** begin PAGE EXTRACT **
Aurora

Amazon Aurora is a relational database offered as a service integrated in AWS's Relational Database Service. Based on the open source MySQL, it is a commercial database that claims to be compatible with MySQL and PostgreSQL while providing superior throughput. As a cloud service, Aurora promises high availability. The system is being actively maintained and updated by Amazon.

History

Aurora was announced on Nov. 12, 2014 in Amazon's re:Invent conference in Las Vegas. It's officially released and ready to use as a service in AWS on July 27, 2015 by being added into Amazon Relational Database Service. A major patch of Aurora was added in October 24, 2017, where Aurora was extended with PostgreSQL compatibilities.

Query Execution

Tuple-at-a-Time Model

Aurora uses the same query execution engine as MySQL.

Concurrency Control

Multi-version Concurrency Control (MVCC)
** end PAGE EXTRACT **
** begin ENTRIES SHOWN **
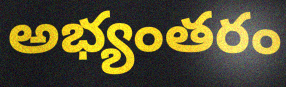
అభ్యంతరంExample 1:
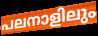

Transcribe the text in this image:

പലനാളിലും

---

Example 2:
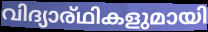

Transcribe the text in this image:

വിദ്യാര്ഥികളുമായി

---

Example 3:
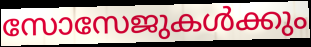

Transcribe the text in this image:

സോസേജുകൾക്കും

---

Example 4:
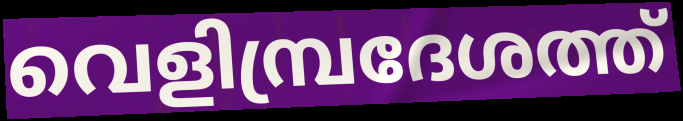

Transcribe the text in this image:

വെളിമ്പ്രദേശത്ത്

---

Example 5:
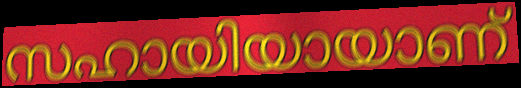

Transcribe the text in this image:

സഹായിയായാണ്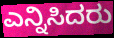
ಎನ್ನಿಸಿದರುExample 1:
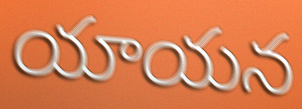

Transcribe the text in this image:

యాయన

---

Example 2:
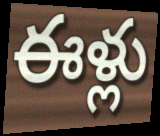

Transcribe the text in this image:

ఈళ్లు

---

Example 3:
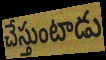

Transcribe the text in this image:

చేస్తుంటాడు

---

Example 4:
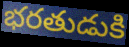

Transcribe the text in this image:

భరతుడుకి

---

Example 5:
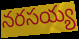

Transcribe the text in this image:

నరసయ్య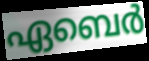
ഏബെർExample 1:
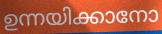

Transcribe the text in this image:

ഉന്നയിക്കാനോ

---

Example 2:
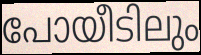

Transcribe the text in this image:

പോയീടിലും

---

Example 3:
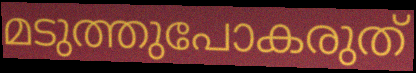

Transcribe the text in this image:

മടുത്തുപോകരുത്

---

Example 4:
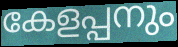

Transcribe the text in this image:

കേളപ്പനും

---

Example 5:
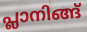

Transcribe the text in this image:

പ്ലാനിങ്ങ്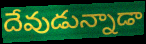
దేవుడున్నాడా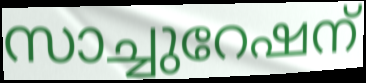
സാച്ചുറേഷന്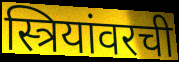
स्त्रियांवरचीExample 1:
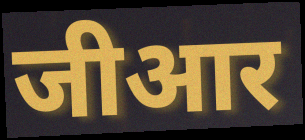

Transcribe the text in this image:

जीआर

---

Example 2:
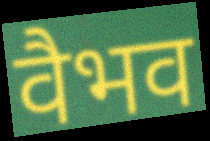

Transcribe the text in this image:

वैभव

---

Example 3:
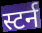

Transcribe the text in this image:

स्टर्न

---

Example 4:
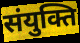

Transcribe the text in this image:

संयुक्ति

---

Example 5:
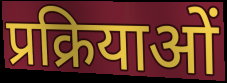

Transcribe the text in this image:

प्रक्रियाओंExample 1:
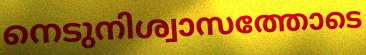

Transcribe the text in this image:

നെടുനിശ്വാസത്തോടെ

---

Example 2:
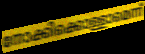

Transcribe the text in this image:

നോക്കിക്കൊള്ളാമെന്ന്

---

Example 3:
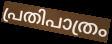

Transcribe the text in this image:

പ്രതിപാത്രം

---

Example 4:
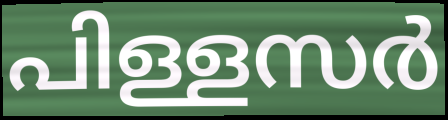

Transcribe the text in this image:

പിള്ളസർ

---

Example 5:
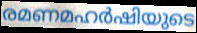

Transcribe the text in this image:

രമണമഹർഷിയുടെ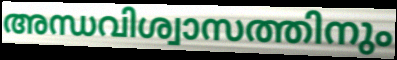
അന്ധവിശ്വാസത്തിനും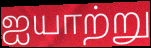
ஐயாற்று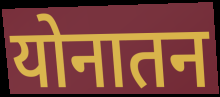
योनातन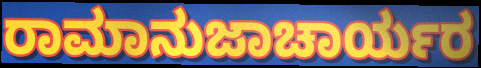
ರಾಮಾನುಜಾಚಾರ್ಯರ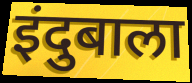
इंदुबाला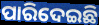
ପାରିଦେଇଛିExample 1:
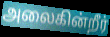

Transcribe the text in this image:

அலைகின்றீர்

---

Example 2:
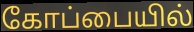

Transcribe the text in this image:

கோப்பையில்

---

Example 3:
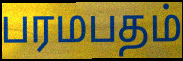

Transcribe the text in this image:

பரமபதம்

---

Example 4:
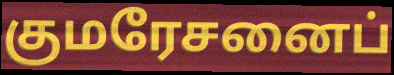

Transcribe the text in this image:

குமரேசனைப்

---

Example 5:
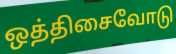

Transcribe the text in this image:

ஒத்திசைவோடுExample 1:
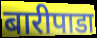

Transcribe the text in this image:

बारीपाडा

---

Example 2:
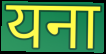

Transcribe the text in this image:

यना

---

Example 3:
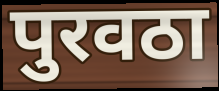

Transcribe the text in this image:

पुरवठा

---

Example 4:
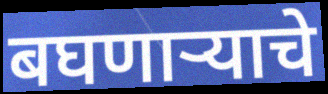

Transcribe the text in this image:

बघणाऱ्याचे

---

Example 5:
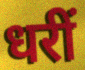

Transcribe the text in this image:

धरींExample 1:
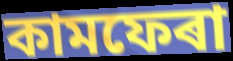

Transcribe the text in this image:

কামফেৰা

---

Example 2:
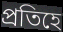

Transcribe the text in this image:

প্ৰতিহে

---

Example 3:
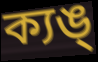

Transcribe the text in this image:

ক্যঙ্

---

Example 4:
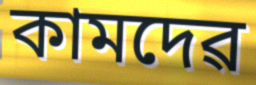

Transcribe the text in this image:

কামদেৱ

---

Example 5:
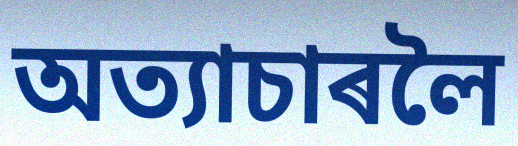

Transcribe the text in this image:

অত্যাচাৰলৈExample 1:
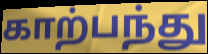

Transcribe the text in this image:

காற்பந்து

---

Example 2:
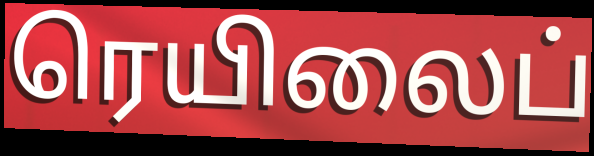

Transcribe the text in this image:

ரெயிலைப்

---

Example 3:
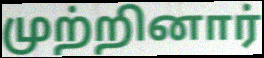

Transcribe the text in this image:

முற்றினார்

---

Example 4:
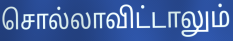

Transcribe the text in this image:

சொல்லாவிட்டாலும்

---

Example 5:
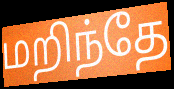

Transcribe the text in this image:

மறிந்தேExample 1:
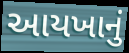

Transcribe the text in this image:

આયખાનું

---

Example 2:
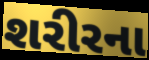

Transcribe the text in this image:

શરીરના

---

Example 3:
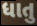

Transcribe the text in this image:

ધાતુ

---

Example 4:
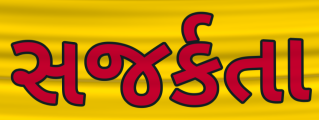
** end ENTRIES SHOWN **
■ INSTRUCTIONS
• A. Answer these questions using the text on Amazon Aurora:
(i) On what date and at which conference was Aurora announced?
(ii) What compatibility did the major patch of October 24, 2017 add to Aurora?
(iii) Which query execution engine does Aurora use?
• B. Write what comes next in the text on Amazon Aurora, continuing after its last line.
The records are separate material and are not part of the text on Amazon Aurora.

■ ANSWERS TO THE EXERCISE
• A.
(i) Aurora was announced on Nov. 12, 2014, at Amazon's re:Invent conference in Las Vegas.
(ii) It added PostgreSQL compatibilities.
(iii) Aurora uses the same query execution engine as MySQL.

• B.
Aurora decouples the storage engine from its database engine, and the concurrency control protocol is entirely decided by the database engine it used. In the paper that introduced Aurora, the concurrency control model was stated to be exactly the same as the database engine it inherited from. So Aurora has the same concurrency control protocol, MVCC, as MySQL/InnoDB does. InnoDB's MVCC protocol stores a separate data structure for "rollback segments", which are actually undo logs. In the situation of a consistent read (for isolation levels beyond read committed), the logs will be applied in place to reconstruct the requested earlier versions of a row.

Foreign Keys

Supported

Aurora supports foreign keys, just as MySQL/InnoDB does. Best practice guide on Aurora's documentation provided some insights on how to properly use foreign keys, please refer to the citation for more details.

Joins

Hash Join

Aurora has the different join algorithm as MySQL. It supports hash join in addition to the already-existing nested loop join in MySQL. When the hash join option is enabled, the optimizer will automatically choose a join method as it evaluates the query plan. However, there are several restrictions when trying to use hash join in Aurora. In specific, Left-right outer joins, semijoins such as subqueries and multiple-table updates or deletes are not supported.

Storage Architecture

Disk-oriented

Aurora is a disk-oriented database.

Data Model

Relational

Aurora is stated to be a relational database engine. That can also be inferred from its full inheritance of MySQL/InnoDB's database engine and storage layout.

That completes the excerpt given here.